[Text-based design files]
------------------------------

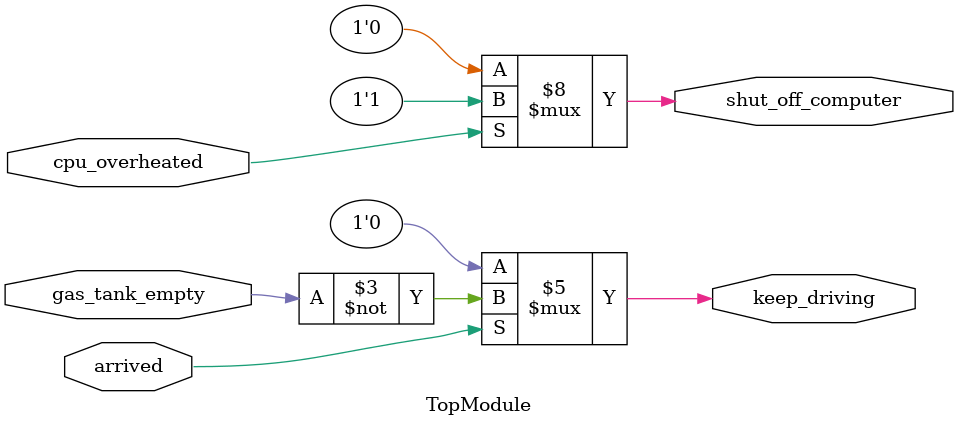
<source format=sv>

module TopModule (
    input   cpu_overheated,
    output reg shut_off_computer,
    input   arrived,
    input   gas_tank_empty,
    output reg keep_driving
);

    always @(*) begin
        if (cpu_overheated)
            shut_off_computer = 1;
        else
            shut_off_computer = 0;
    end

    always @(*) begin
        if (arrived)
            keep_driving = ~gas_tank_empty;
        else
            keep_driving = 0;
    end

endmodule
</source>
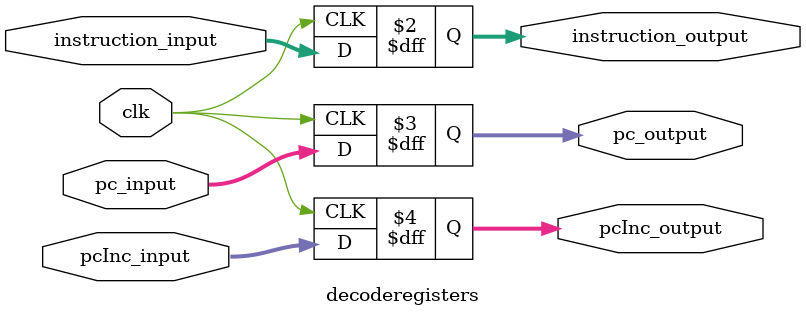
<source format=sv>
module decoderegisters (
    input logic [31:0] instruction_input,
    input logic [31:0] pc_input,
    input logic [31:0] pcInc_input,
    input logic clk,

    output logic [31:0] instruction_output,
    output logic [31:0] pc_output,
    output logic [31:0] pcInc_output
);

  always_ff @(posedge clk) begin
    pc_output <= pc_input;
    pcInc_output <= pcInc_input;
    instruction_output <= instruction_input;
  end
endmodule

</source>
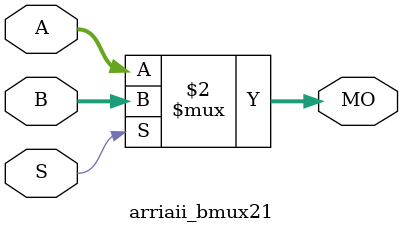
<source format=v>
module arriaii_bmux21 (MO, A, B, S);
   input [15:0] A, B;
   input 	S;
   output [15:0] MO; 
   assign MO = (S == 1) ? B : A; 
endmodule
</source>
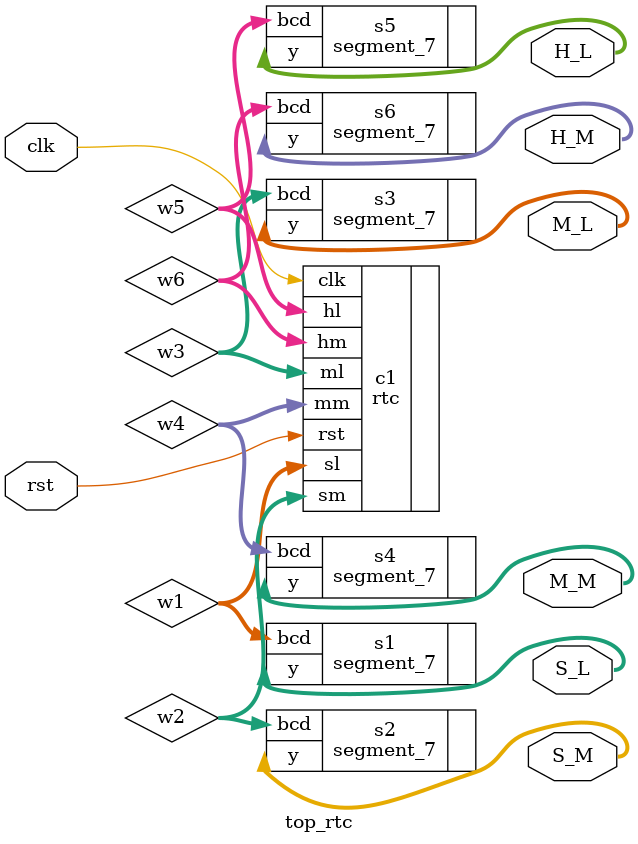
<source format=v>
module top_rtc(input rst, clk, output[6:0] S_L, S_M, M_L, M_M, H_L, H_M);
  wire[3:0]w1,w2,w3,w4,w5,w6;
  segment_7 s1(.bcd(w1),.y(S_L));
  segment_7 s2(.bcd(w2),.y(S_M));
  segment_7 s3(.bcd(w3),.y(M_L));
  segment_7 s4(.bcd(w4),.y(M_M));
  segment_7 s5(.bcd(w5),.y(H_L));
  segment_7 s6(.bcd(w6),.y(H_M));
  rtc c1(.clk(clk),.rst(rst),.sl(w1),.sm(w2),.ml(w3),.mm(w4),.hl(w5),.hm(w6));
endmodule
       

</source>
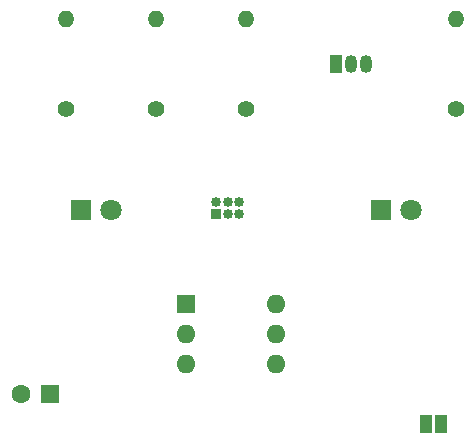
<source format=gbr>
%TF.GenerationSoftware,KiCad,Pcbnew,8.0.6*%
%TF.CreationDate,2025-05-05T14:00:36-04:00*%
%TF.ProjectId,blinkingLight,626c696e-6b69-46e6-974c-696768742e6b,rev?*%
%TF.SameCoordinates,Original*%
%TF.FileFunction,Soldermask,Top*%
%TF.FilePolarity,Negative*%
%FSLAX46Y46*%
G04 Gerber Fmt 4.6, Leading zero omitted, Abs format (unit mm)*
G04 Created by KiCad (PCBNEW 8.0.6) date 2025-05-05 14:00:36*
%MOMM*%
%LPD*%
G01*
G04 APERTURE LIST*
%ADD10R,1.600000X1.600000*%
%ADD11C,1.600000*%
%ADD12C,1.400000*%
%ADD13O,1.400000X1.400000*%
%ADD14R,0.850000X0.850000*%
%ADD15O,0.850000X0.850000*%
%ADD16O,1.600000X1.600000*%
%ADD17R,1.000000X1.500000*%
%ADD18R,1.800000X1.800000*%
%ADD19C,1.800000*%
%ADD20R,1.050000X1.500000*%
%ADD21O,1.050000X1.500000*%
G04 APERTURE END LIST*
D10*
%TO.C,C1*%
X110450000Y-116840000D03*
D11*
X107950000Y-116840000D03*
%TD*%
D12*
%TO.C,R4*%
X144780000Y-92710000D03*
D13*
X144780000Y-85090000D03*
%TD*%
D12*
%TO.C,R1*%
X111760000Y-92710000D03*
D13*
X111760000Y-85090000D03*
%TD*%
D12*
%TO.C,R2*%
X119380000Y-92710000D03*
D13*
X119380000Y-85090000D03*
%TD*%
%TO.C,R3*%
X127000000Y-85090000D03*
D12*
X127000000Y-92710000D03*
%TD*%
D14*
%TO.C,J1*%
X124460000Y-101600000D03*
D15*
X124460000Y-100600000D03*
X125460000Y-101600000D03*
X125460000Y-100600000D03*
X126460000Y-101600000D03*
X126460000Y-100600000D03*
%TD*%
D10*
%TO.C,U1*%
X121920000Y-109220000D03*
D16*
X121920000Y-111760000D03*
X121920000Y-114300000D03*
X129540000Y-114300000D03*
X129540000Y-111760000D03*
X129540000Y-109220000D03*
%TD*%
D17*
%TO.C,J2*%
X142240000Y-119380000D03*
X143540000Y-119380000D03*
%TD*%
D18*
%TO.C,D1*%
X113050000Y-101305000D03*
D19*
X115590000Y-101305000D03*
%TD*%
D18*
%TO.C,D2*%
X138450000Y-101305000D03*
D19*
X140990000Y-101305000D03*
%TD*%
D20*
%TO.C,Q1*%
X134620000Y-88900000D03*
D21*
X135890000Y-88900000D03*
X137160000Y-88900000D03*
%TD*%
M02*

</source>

------------------------------

▸ Assignment: Without including any picture, set down every line above exactly as it stands.

▸ Worked solution:
<source format=sv>

module TopModule (
    input   cpu_overheated,
    output reg shut_off_computer,
    input   arrived,
    input   gas_tank_empty,
    output reg keep_driving
);

    always @(*) begin
        if (cpu_overheated)
            shut_off_computer = 1;
        else
            shut_off_computer = 0;
    end

    always @(*) begin
        if (arrived)
            keep_driving = ~gas_tank_empty;
        else
            keep_driving = 0;
    end

endmodule
</source>
<source format=sv>
module decoderegisters (
    input logic [31:0] instruction_input,
    input logic [31:0] pc_input,
    input logic [31:0] pcInc_input,
    input logic clk,

    output logic [31:0] instruction_output,
    output logic [31:0] pc_output,
    output logic [31:0] pcInc_output
);

  always_ff @(posedge clk) begin
    pc_output <= pc_input;
    pcInc_output <= pcInc_input;
    instruction_output <= instruction_input;
  end
endmodule

</source>
<source format=v>
module arriaii_bmux21 (MO, A, B, S);
   input [15:0] A, B;
   input 	S;
   output [15:0] MO; 
   assign MO = (S == 1) ? B : A; 
endmodule
</source>
<source format=v>
module top_rtc(input rst, clk, output[6:0] S_L, S_M, M_L, M_M, H_L, H_M);
  wire[3:0]w1,w2,w3,w4,w5,w6;
  segment_7 s1(.bcd(w1),.y(S_L));
  segment_7 s2(.bcd(w2),.y(S_M));
  segment_7 s3(.bcd(w3),.y(M_L));
  segment_7 s4(.bcd(w4),.y(M_M));
  segment_7 s5(.bcd(w5),.y(H_L));
  segment_7 s6(.bcd(w6),.y(H_M));
  rtc c1(.clk(clk),.rst(rst),.sl(w1),.sm(w2),.ml(w3),.mm(w4),.hl(w5),.hm(w6));
endmodule
       

</source>
<source format=gbr>
%TF.GenerationSoftware,KiCad,Pcbnew,8.0.6*%
%TF.CreationDate,2025-05-05T14:00:36-04:00*%
%TF.ProjectId,blinkingLight,626c696e-6b69-46e6-974c-696768742e6b,rev?*%
%TF.SameCoordinates,Original*%
%TF.FileFunction,Soldermask,Top*%
%TF.FilePolarity,Negative*%
%FSLAX46Y46*%
G04 Gerber Fmt 4.6, Leading zero omitted, Abs format (unit mm)*
G04 Created by KiCad (PCBNEW 8.0.6) date 2025-05-05 14:00:36*
%MOMM*%
%LPD*%
G01*
G04 APERTURE LIST*
%ADD10R,1.600000X1.600000*%
%ADD11C,1.600000*%
%ADD12C,1.400000*%
%ADD13O,1.400000X1.400000*%
%ADD14R,0.850000X0.850000*%
%ADD15O,0.850000X0.850000*%
%ADD16O,1.600000X1.600000*%
%ADD17R,1.000000X1.500000*%
%ADD18R,1.800000X1.800000*%
%ADD19C,1.800000*%
%ADD20R,1.050000X1.500000*%
%ADD21O,1.050000X1.500000*%
G04 APERTURE END LIST*
D10*
%TO.C,C1*%
X110450000Y-116840000D03*
D11*
X107950000Y-116840000D03*
%TD*%
D12*
%TO.C,R4*%
X144780000Y-92710000D03*
D13*
X144780000Y-85090000D03*
%TD*%
D12*
%TO.C,R1*%
X111760000Y-92710000D03*
D13*
X111760000Y-85090000D03*
%TD*%
D12*
%TO.C,R2*%
X119380000Y-92710000D03*
D13*
X119380000Y-85090000D03*
%TD*%
%TO.C,R3*%
X127000000Y-85090000D03*
D12*
X127000000Y-92710000D03*
%TD*%
D14*
%TO.C,J1*%
X124460000Y-101600000D03*
D15*
X124460000Y-100600000D03*
X125460000Y-101600000D03*
X125460000Y-100600000D03*
X126460000Y-101600000D03*
X126460000Y-100600000D03*
%TD*%
D10*
%TO.C,U1*%
X121920000Y-109220000D03*
D16*
X121920000Y-111760000D03*
X121920000Y-114300000D03*
X129540000Y-114300000D03*
X129540000Y-111760000D03*
X129540000Y-109220000D03*
%TD*%
D17*
%TO.C,J2*%
X142240000Y-119380000D03*
X143540000Y-119380000D03*
%TD*%
D18*
%TO.C,D1*%
X113050000Y-101305000D03*
D19*
X115590000Y-101305000D03*
%TD*%
D18*
%TO.C,D2*%
X138450000Y-101305000D03*
D19*
X140990000Y-101305000D03*
%TD*%
D20*
%TO.C,Q1*%
X134620000Y-88900000D03*
D21*
X135890000Y-88900000D03*
X137160000Y-88900000D03*
%TD*%
M02*

</source>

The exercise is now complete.